How to complete this task:
Please retype everything in the art-world commentary below from "The punch in" down to "how I felt.".

People have asked me (and I’ve asked myself) why I write about people such as Damien Hirst, Jeff Koons, and other “star” artists who seem short on substance and long on self-promotion in the name of profit. The fact of the matter is, they can’t be ignored, for better or worse. If you write about the art world, it seems absurd to steer around them in the name of some kind of principle. They are the 800-pound gorillas that must be taken on no matter what. Perhaps by taking them on, even in my humble fashion, they seem slightly smaller.

The punch in the gut moment for me in Jonathan Jones’ post came when he grudgingly gave credit to the Stuckists, the anti-Hirsts of the modern art world in many ways. “The Stuckists are right about a lot (just wrong about everything that matters),” Jones concedes, “it is absolutely true that art in the 21st century, with its conceptual tropes and market values, lacks the permanent merits of earlier art. But if it matters—and it does—this has to be for reasons that have nothing whatsoever to do with taste.” Ever have a friend turn so cynical that you go speechless for a moment? That’s how I felt.

Given information:
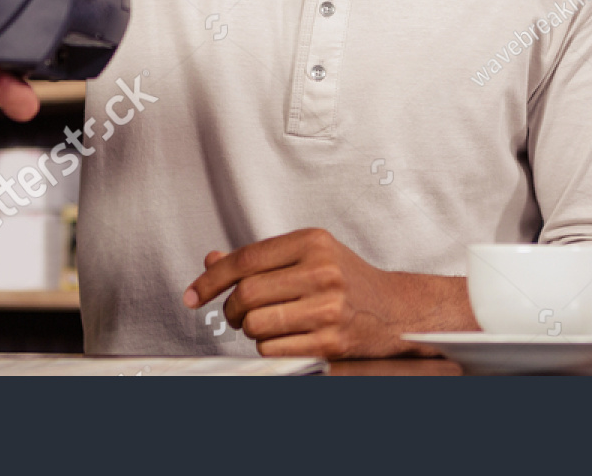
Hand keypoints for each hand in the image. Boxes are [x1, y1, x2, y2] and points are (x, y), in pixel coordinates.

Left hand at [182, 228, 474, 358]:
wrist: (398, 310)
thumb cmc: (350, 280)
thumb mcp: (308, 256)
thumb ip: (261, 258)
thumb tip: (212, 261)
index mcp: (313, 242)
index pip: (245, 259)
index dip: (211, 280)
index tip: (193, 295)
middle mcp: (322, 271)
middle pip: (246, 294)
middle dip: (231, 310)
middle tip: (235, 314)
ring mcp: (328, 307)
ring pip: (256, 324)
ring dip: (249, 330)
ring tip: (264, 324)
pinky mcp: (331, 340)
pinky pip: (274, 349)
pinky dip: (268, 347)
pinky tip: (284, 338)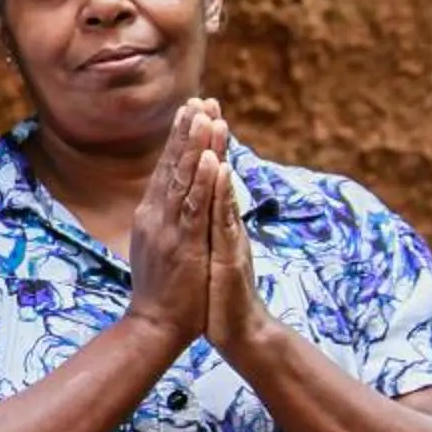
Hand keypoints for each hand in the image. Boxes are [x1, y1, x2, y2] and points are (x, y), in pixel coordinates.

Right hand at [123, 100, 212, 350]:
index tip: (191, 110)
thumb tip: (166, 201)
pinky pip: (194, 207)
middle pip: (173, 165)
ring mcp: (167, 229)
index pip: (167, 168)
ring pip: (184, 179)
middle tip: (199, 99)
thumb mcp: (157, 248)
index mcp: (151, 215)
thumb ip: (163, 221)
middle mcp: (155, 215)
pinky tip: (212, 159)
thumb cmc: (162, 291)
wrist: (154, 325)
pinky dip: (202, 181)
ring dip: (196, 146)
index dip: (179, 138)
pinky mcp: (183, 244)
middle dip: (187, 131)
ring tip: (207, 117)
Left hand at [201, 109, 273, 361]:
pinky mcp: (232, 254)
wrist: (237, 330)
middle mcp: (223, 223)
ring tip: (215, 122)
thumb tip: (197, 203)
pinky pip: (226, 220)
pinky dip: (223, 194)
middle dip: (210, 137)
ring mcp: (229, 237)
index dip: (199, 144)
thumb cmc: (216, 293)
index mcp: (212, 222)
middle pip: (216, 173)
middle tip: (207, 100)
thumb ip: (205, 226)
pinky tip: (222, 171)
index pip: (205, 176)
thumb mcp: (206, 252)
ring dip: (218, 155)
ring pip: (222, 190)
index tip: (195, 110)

Answer section:
The punch in the gut moment for me in Jonathan Jones’ post came when he grudgingly gave credit to the Stuckists, the anti-Hirsts of the modern art world in many ways. “The Stuckists are right about a lot (just wrong about everything that matters),” Jones concedes, “it is absolutely true that art in the 21st century, with its conceptual tropes and market values, lacks the permanent merits of earlier art. But if it matters—and it does—this has to be for reasons that have nothing whatsoever to do with taste.” Ever have a friend turn so cynical that you go speechless for a moment? That’s how I felt.